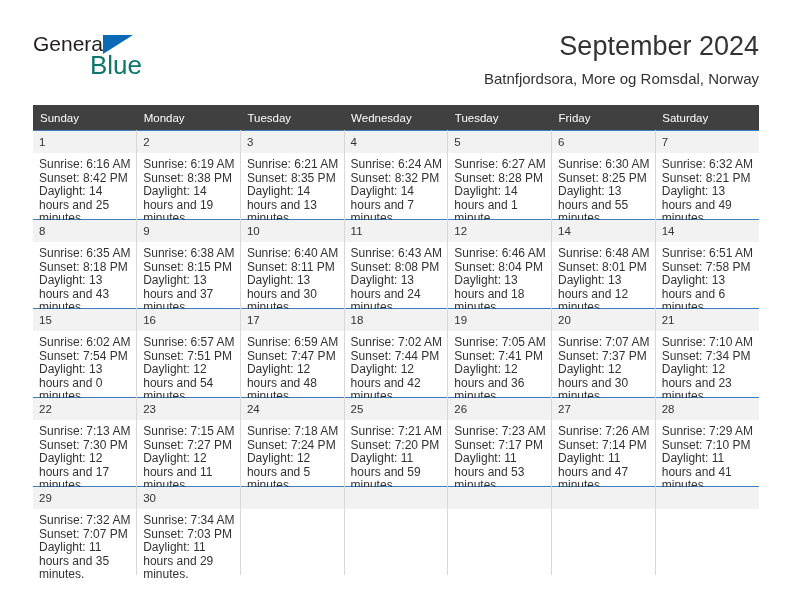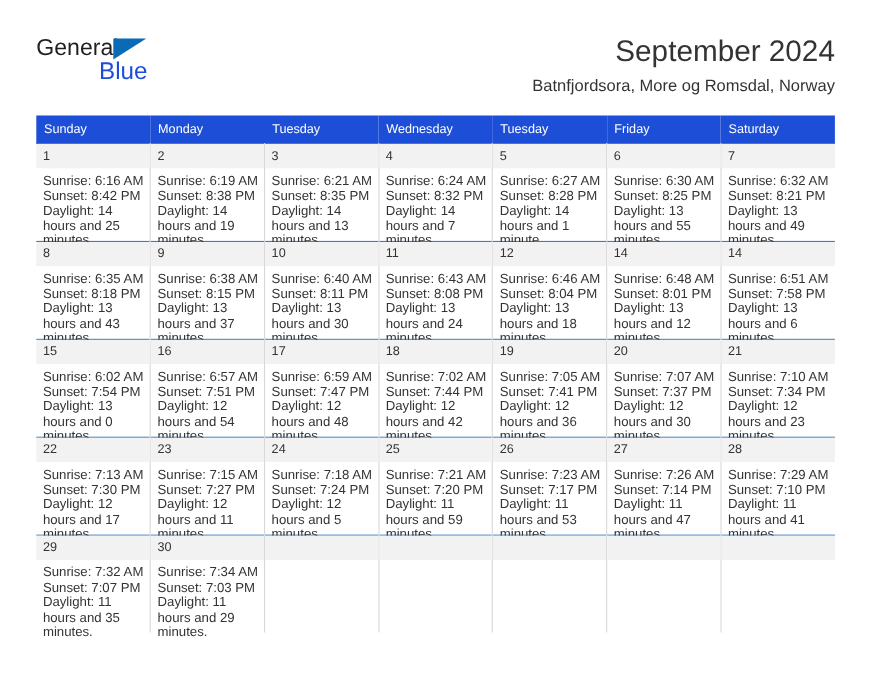--- a/index.html
+++ b/index.html
@@ -60,9 +60,9 @@
     position: absolute;
     left: 57px;
     top: 21px;
-    font-size: 22px;
+    font-size: 26px;
     line-height: 24px;
-    color: #1d4ed8;
+    color: #0f766e;
     font-family: "Liberation Sans", sans-serif;
   }
 

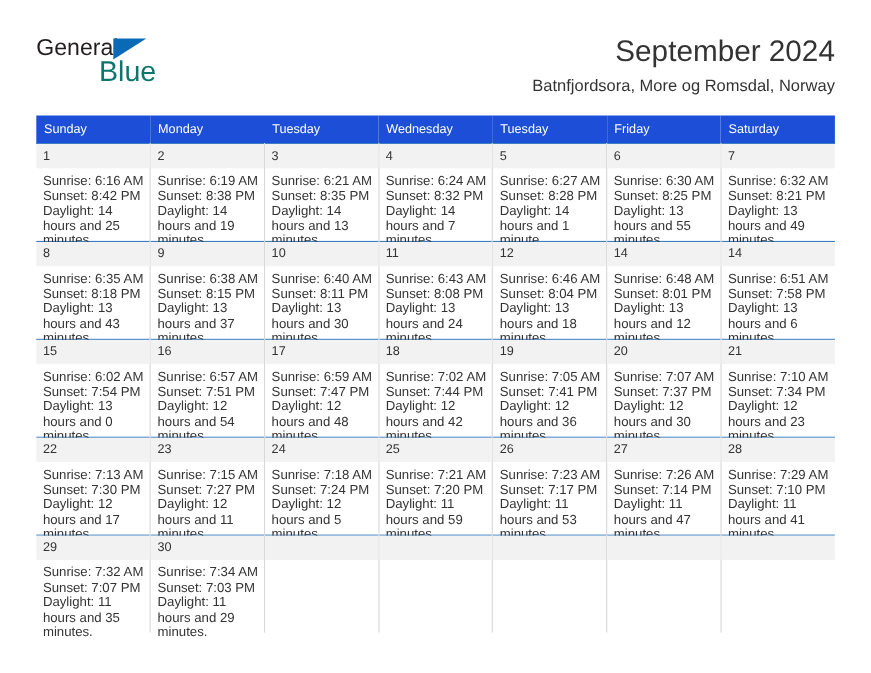--- a/index.html
+++ b/index.html
@@ -97,7 +97,7 @@
     table-layout: fixed;
   }
   .calendar th {
-    background: #1d4ed8;
+    background: #404040;
     color: #ffffff;
     font-size: 11.5px;
     font-weight: normal;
····················
TASK GOAL:
Look through the entries above, and wherever a line holds the string "font", copy it.

REPLY:
-    font-size: 22px;
+    font-size: 26px;
     font-family: "Liberation Sans", sans-serif;
     font-size: 11.5px;
     font-weight: normal;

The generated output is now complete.